Se nel partito, e pure d’intorno, l’intervista (doveroso riconoscerlo: encomiabile per onestà) ha causato dolori ben più forti di una semplice colichetta passeggera, lo sappiamo, c’è pure chi, sfidando il segreto dibattito interno (fatto di telefonate, Whatsapp e mail), ha preso carta e penna (digitali) e ha voluto rispondere pubblicamente all’ex segretario comasco, in forma di missiva.
E’ stata Andrée Cesareo, ex consigliere comunale Dem, anima forte del partito negli anni della maggioranza luciniana. Altro personaggio cui il tempo ha riconosciuto la stessa coerenza e la stessa linearità mostrate oggi, sia pure su un versante opposto, da Fanetti. Ecco il commento integrale all’intervista:
Caro Stefano, finalmente.
Ci hai impiegato solo 4 anni a vedere ciò che altri, considerati da sempre critici ed elementi di disturbo, hanno cercato di farti vedere per tanto tempo.

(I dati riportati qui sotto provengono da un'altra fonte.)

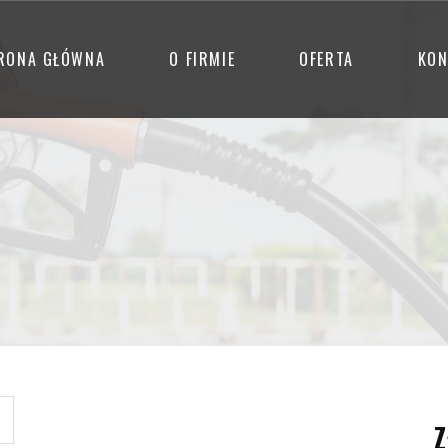
RONA GŁÓWNA
O FIRMIE
OFERTA
KON
Z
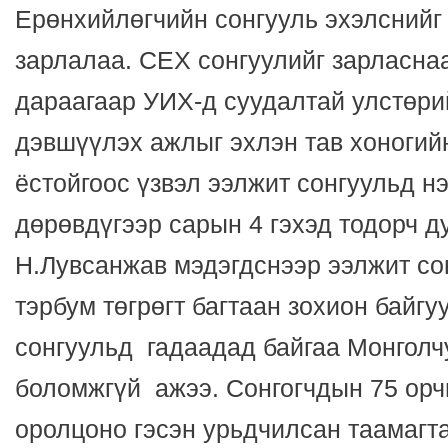
Ерөнхийлөгчийн сонгууль эхэлснийг
зарлалаа. СЕХ сонгуулийг зарласнаа
дараагаар УИХ-д суудалтай улстөри
дэвшүүлэх ажлыг эхлэн тав хоногий
ёстойгоос үзвэл ээлжит сонгуульд н
дөрөвдүгээр сарын 4 гэхэд тодорч д
Н.Лувсанжав мэдэгдснээр ээлжит со
тэрбум төгрөгт багтаан зохион байгу
сонгуульд гадаадад байгаа Монгол
боломжгүй ажээ. Сонгогчдын 75 орч
оролцоно гэсэн урьдчилсан таамагт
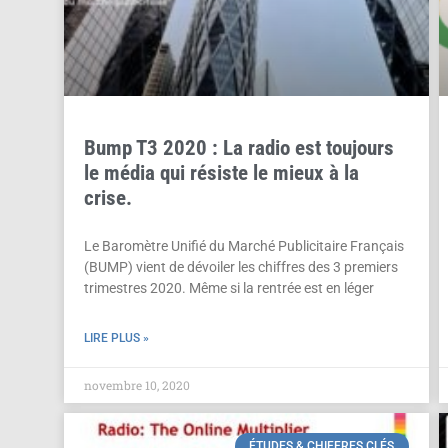
Bump T3 2020 : La radio est toujours
le média qui résiste le mieux à la
crise.
Le Baromètre Unifié du Marché Publicitaire Français
(BUMP) vient de dévoiler les chiffres des 3 premiers
trimestres 2020. Même si la rentrée est en léger
LIRE PLUS »
novembre 10, 2020
ÉTUDES & CHIFFRES CLÉS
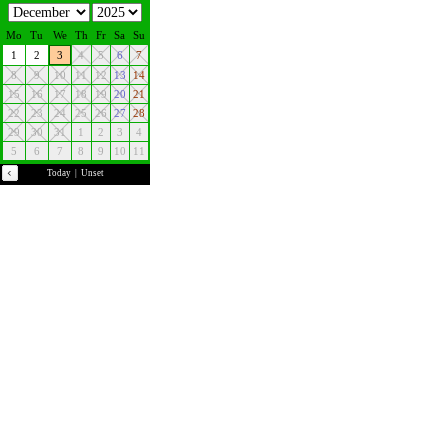
Mo
Tu
We
Th
Fr
Sa
Su
1
2
3
4
5
6
7
8
9
10
11
12
13
14
15
16
17
18
19
20
21
22
23
24
25
26
27
28
29
30
31
1
2
3
4
5
6
7
8
9
10
11
Today
|
Unset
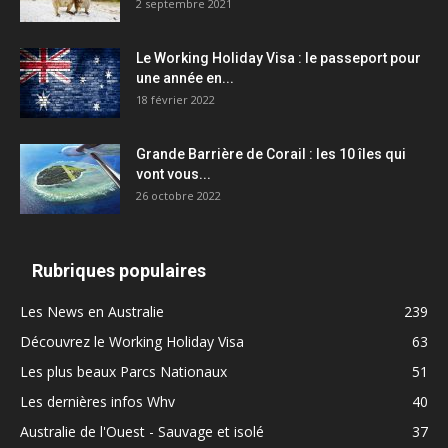
2 septembre 2021
Le Working Holiday Visa : le passeport pour
une année en...
18 février 2022
Grande Barrière de Corail : les 10 îles qui
vont vous...
26 octobre 2022
Rubriques populaires
Les News en Australie
239
Découvrez le Working Holiday Visa
63
Les plus beaux Parcs Nationaux
51
Les dernières infos Whv
40
Australie de l'Ouest - Sauvage et isolé
37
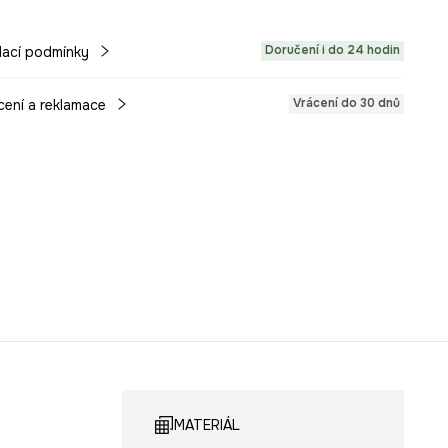
Doručení i do 24 hodin
ací podmínky
Vrácení do 30 dnů
cení a reklamace
MATERIÁL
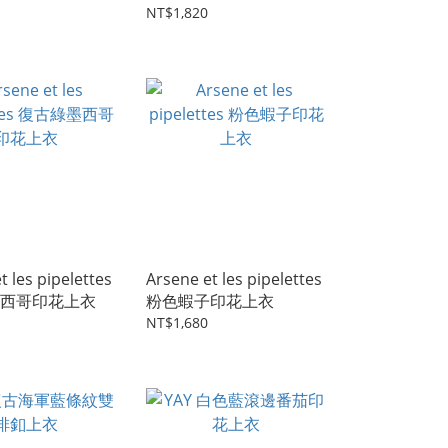
NT$1,820
t les pipelettes
Arsene et les pipelettes
西哥印花上衣
粉色蝦子印花上衣
NT$1,680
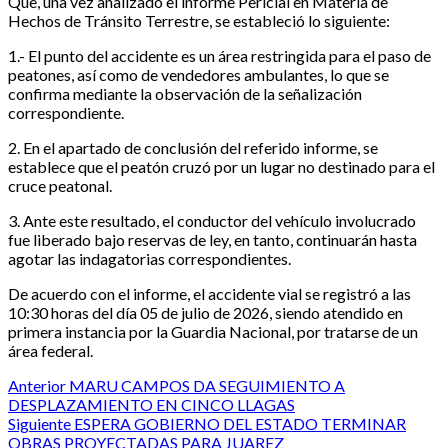
Que, una vez analizado el informe Pericial en Materia de
Hechos de Tránsito Terrestre, se estableció lo siguiente:
1.- El punto del accidente es un área restringida para el paso de
peatones, así como de vendedores ambulantes, lo que se
confirma mediante la observación de la señalización
correspondiente.
2. En el apartado de conclusión del referido informe, se
establece que el peatón cruzó por un lugar no destinado para el
cruce peatonal.
3. Ante este resultado, el conductor del vehículo involucrado
fue liberado bajo reservas de ley, en tanto, continuarán hasta
agotar las indagatorias correspondientes.
De acuerdo con el informe, el accidente vial se registró a las
10:30 horas del día 05 de julio de 2026, siendo atendido en
primera instancia por la Guardia Nacional, por tratarse de un
área federal.
Post
Anterior
MARU CAMPOS DA SEGUIMIENTO A
DESPLAZAMIENTO EN CINCO LLAGAS
navigation
Siguiente
ESPERA GOBIERNO DEL ESTADO TERMINAR
OBRAS PROYECTADAS PARA JUAREZ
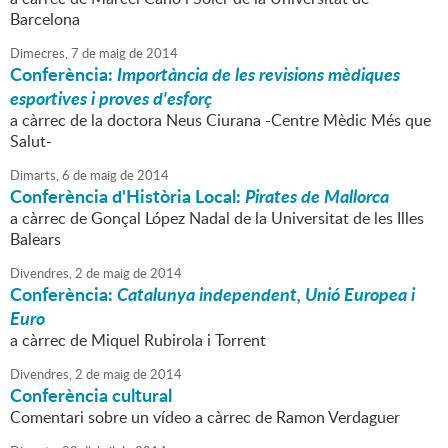
Barcelona
Dimecres,
7
de
maig
de
2014
Conferència:
Importància de les revisions mèdiques
esportives i proves d'esforç
a càrrec de la doctora Neus Ciurana -Centre Mèdic Més que
Salut-
Dimarts,
6
de
maig
de
2014
Conferència d'Història Local:
Pirates de Mallorca
a càrrec de Gonçal López Nadal de la Universitat de les Illes
Balears
Divendres,
2
de
maig
de
2014
Conferència:
Catalunya independent, Unió Europea i
Euro
a càrrec de Miquel Rubirola i Torrent
Divendres,
2
de
maig
de
2014
Conferència cultural
Comentari sobre un vídeo a càrrec de Ramon Verdaguer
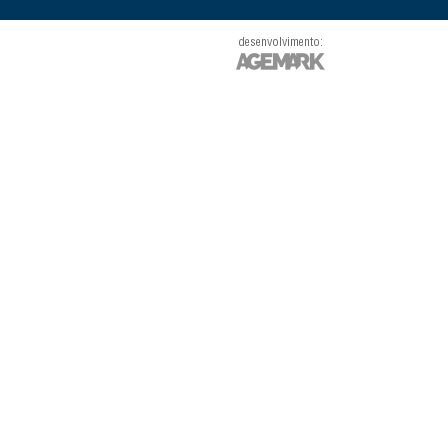
desenvolvimento:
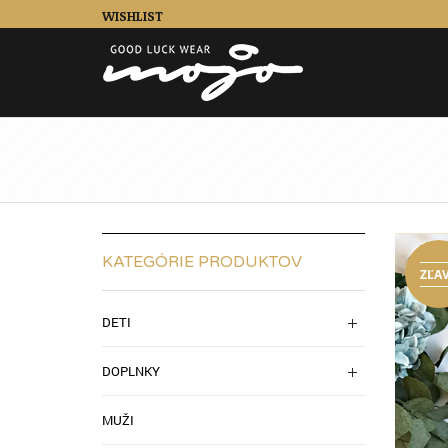
WISHLIST
KATEGÓRIE PRODUKTOV
ZĽA
DETI
DOPLNKY
MUŽI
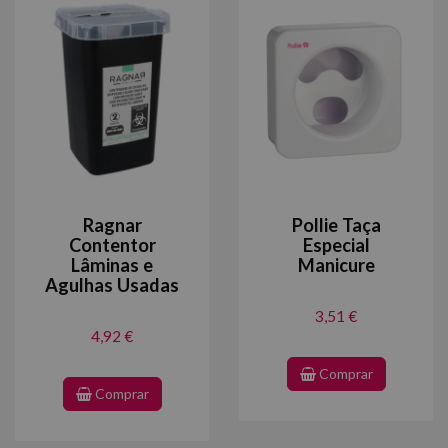
Ragnar
Pollie Taça
Contentor
Especial
Lâminas e
Manicure
Agulhas Usadas
3,51 €
4,92 €
Comprar
Comprar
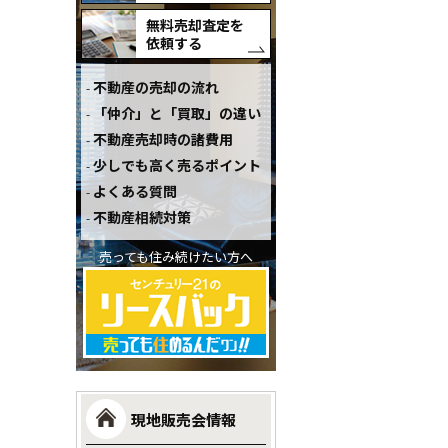
無料売却査定を
依頼する
不動産の売却の流れ
「仲介」と「買取」の違い
不動産売却時の諸費用
少しでも高く売るポイント
よくある質問
不動産相続対策
売っても住み続けたい方へ
現地販売会情報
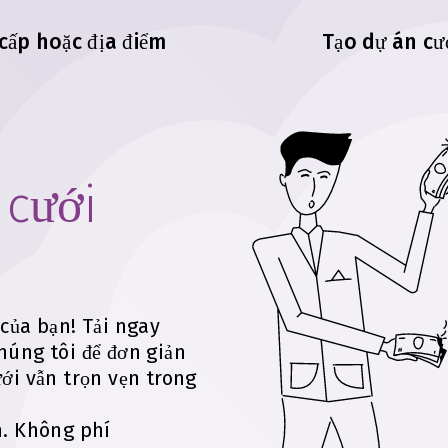
cấp hoặc địa điểm
Tạo dự án cư
cưới
của bạn! Tải ngay
húng tôi để đơn giản
ới vẫn trọn vẹn trong
n. Không phí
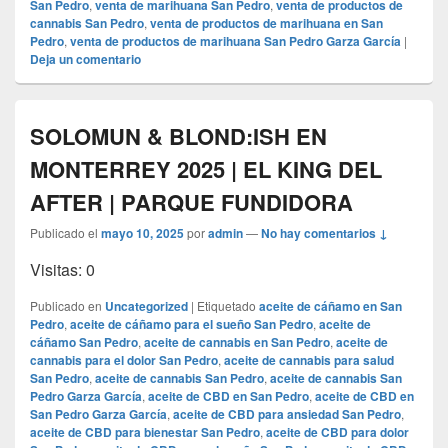
San Pedro
,
venta de marihuana San Pedro
,
venta de productos de
cannabis San Pedro
,
venta de productos de marihuana en San
Pedro
,
venta de productos de marihuana San Pedro Garza García
|
Deja un comentario
SOLOMUN & BLOND:ISH EN
MONTERREY 2025 | EL KING DEL
AFTER | PARQUE FUNDIDORA
Publicado el
mayo 10, 2025
por
admin
—
No hay comentarios ↓
Visitas: 0
Publicado en
Uncategorized
|
Etiquetado
aceite de cáñamo en San
Pedro
,
aceite de cáñamo para el sueño San Pedro
,
aceite de
cáñamo San Pedro
,
aceite de cannabis en San Pedro
,
aceite de
cannabis para el dolor San Pedro
,
aceite de cannabis para salud
San Pedro
,
aceite de cannabis San Pedro
,
aceite de cannabis San
Pedro Garza García
,
aceite de CBD en San Pedro
,
aceite de CBD en
San Pedro Garza García
,
aceite de CBD para ansiedad San Pedro
,
aceite de CBD para bienestar San Pedro
,
aceite de CBD para dolor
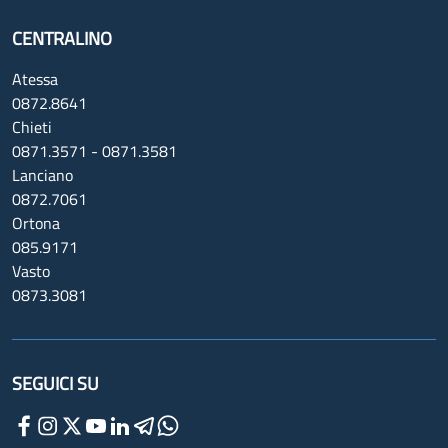
CENTRALINO
Atessa
0872.8641
Chieti
0871.3571 - 0871.3581
Lanciano
0872.7061
Ortona
085.9171
Vasto
0873.3081
SEGUICI SU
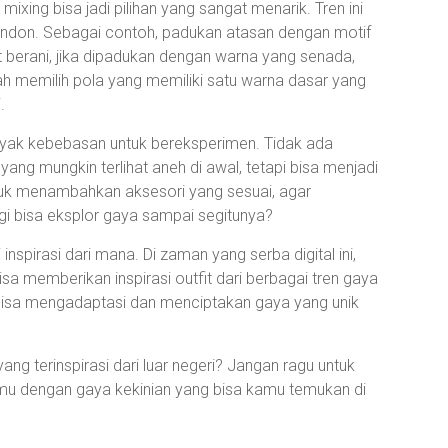
xing bisa jadi pilihan yang sangat menarik. Tren ini
au London. Sebagai contoh, padukan atasan dengan motif
at berani, jika dipadukan dengan warna yang senada,
h memilih pola yang memiliki satu warna dasar yang
.
nyak kebebasan untuk bereksperimen. Tidak ada
ng mungkin terlihat aneh di awal, tetapi bisa menjadi
untuk menambahkan aksesori yang sesuai, agar
i bisa eksplor gaya sampai segitunya?
nspirasi dari mana. Di zaman yang serba digital ini,
sa memberikan inspirasi outfit dari berbagai tren gaya
ta bisa mengadaptasi dan menciptakan gaya yang unik
yang terinspirasi dari luar negeri? Jangan ragu untuk
u dengan gaya kekinian yang bisa kamu temukan di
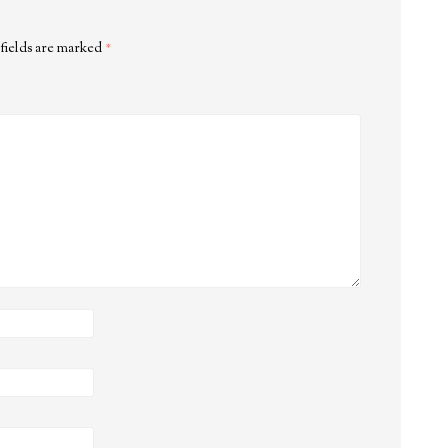
fields are marked
*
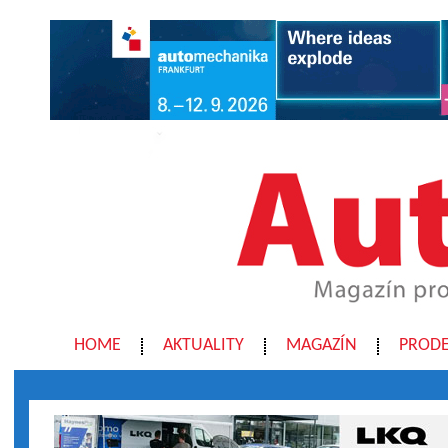
HOME
AKTUALITY
MAGAZÍN
PRODE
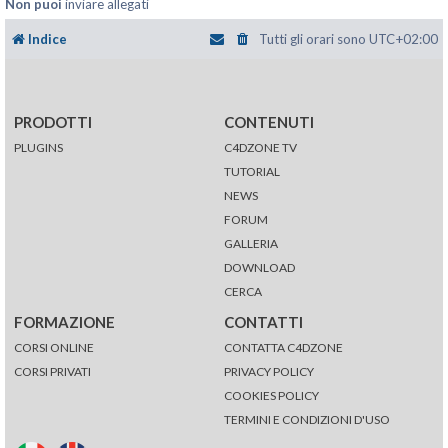
Non puoi
inviare allegati
Indice
Tutti gli orari sono
UTC+02:00
PRODOTTI
CONTENUTI
PLUGINS
C4DZONE TV
TUTORIAL
NEWS
FORUM
GALLERIA
DOWNLOAD
CERCA
FORMAZIONE
CONTATTI
CORSI ONLINE
CONTATTA C4DZONE
CORSI PRIVATI
PRIVACY POLICY
COOKIES POLICY
TERMINI E CONDIZIONI D'USO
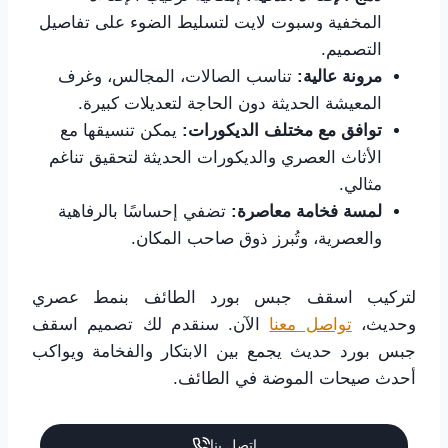
المخفية وسبوت لايت لتسليط الضوء على تفاصيل
التصميم.
مرونة عالية:
تناسب الصالات، المجالس، وغرف
المعيشة الحديثة دون الحاجة لتعديلات كبيرة.
توافق مع مختلف الديكورات:
يمكن تنسيقها مع
الأثاث العصري والديكورات الحديثة لتحقيق تناغم
مثالي.
لمسة فخامة معاصرة:
تضفي إحساسًا بالرفاهية
والعصرية، وتُبرز ذوق صاحب المكان.
لتركيب اسقف جبس بورد الطائف بنمط عصري
وحديث،
تواصل معنا
الآن. سنقدم لك تصميم اسقف
جبس بورد حديث يجمع بين الابتكار والفخامة ويواكب
أحدث صيحات الموضة في الطائف.
اتصل بنا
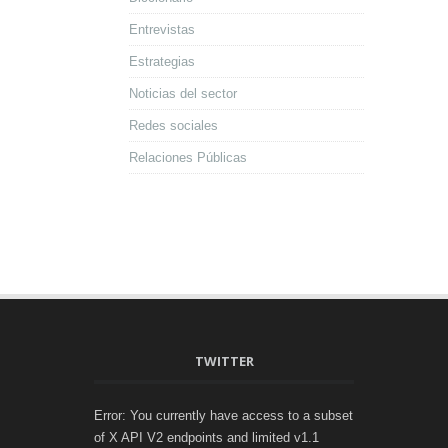
Entrevistas
Estrategias
Noticias del sector
Redes sociales
Relaciones Públicas
TWITTER
Error: You currently have access to a subset
of X API V2 endpoints and limited v1.1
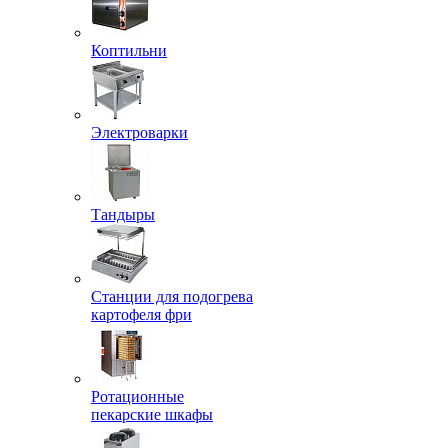
Коптильни
Электроварки
Тандыры
Станции для подогрева
картофеля фри
Ротационные
пекарские шкафы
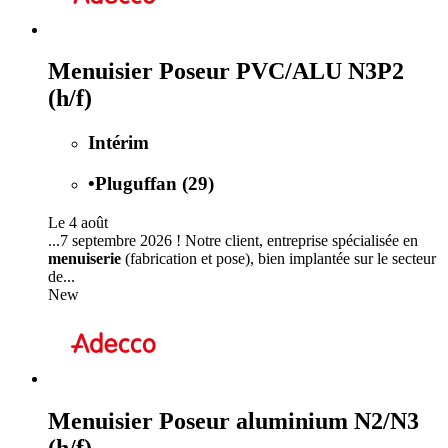
Menuisier Poseur PVC/ALU N3P2
(h/f)
Intérim
•
Pluguffan (29)
Le 4 août
...7 septembre 2026 ! Notre client, entreprise spécialisée en
menuiserie
(fabrication et pose), bien implantée sur le secteur
de...
New
Menuisier Poseur aluminium N2/N3
(h/f)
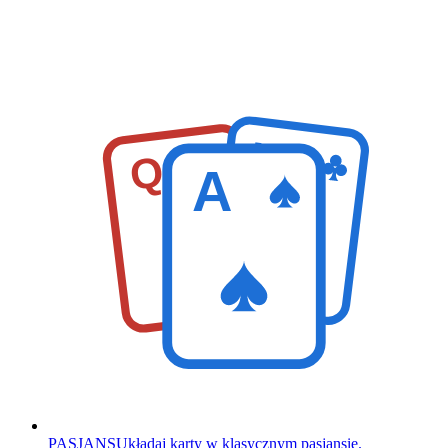
K
Q
A
PASJANS
Układaj karty w klasycznym pasjansie.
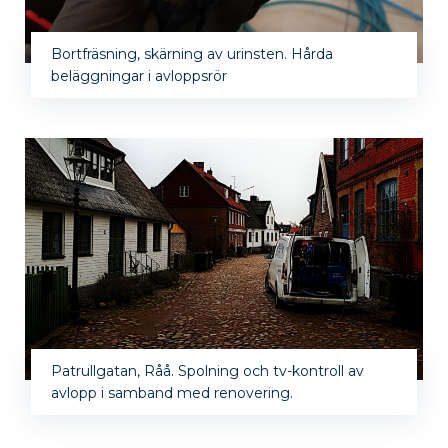
Bortfräsning, skärning av urinsten. Hårda
beläggningar i avloppsrör
Patrullgatan, Råå. Spolning och tv-kontroll av
avlopp i samband med renovering.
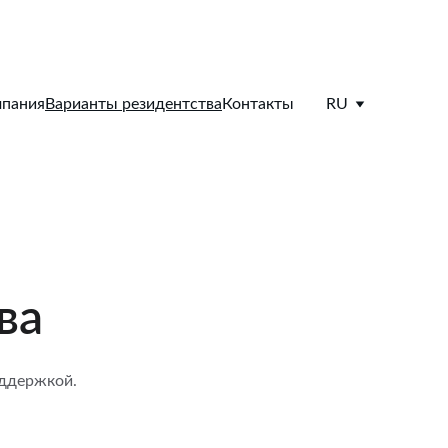
пания
Варианты резидентства
Контакты
RU
ва
оддержкой.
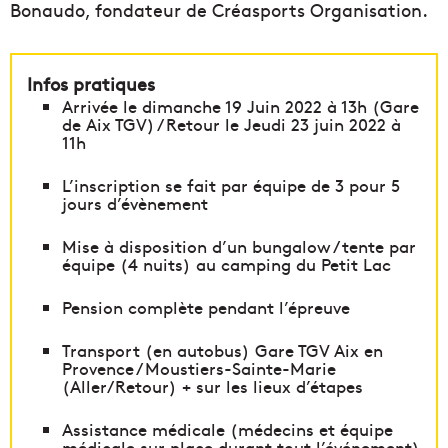
Bonaudo, fondateur de Créasports Organisation.
Infos pratiques
Arrivée le dimanche 19 Juin 2022 à 13h (Gare
de Aix TGV) / Retour le Jeudi 23 juin 2022 à
11h
L’inscription se fait par équipe de 3 pour 5
jours d’évènement
Mise à disposition d’un bungalow / tente par
équipe (4 nuits) au camping du Petit Lac
Pension complète pendant l’épreuve
Transport (en autobus) Gare TGV Aix en
Provence / Moustiers-Sainte-Marie
(Aller/Retour) + sur les lieux d’étapes
Assistance médicale (médecins et équipe
médicale sur place durant tout l’événement)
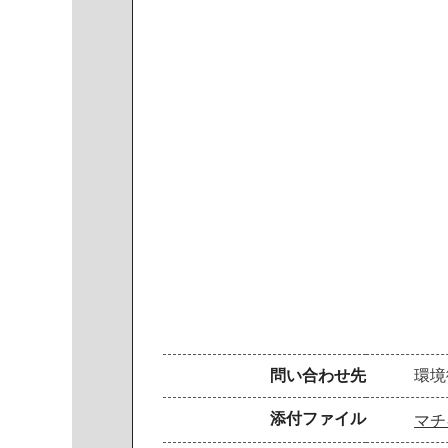
問い合わせ先
環境
添付ファイル
マチキ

Fare una critica di questo tipo, ahimè, non vuol dire fare autocritica costruttiva. È un po’ come perdere il referendum, ammettere la sconfitta, andarsene, poi tornare sotto altra veste perpetuando esattamente gli stessi identici comportamenti oppure perdere le elezioni, dimettersi da segretario ammettendo la sconfitta, per poi tornare sotto altra veste perpetuando e incoraggiando scelte contrarie al cambiamento e al rinnovamento del partito.
Tante persone se ne sono andate dal Partito ma di queste poco ci si è curati, o meglio, poco si è curato chi avrebbe dovuto farlo ossia la dirigenza.
Per tanto tempo hai considerato il partito comasco come tessere, voti, pesi e contrappesi. Identico errore che ha fatto il sen. Renzi che ora ha in ostaggio un intero partito ed anche le sorti del Paese.
Affibbiare colpe, a chiunque sia, è molto diverso da correggere errori.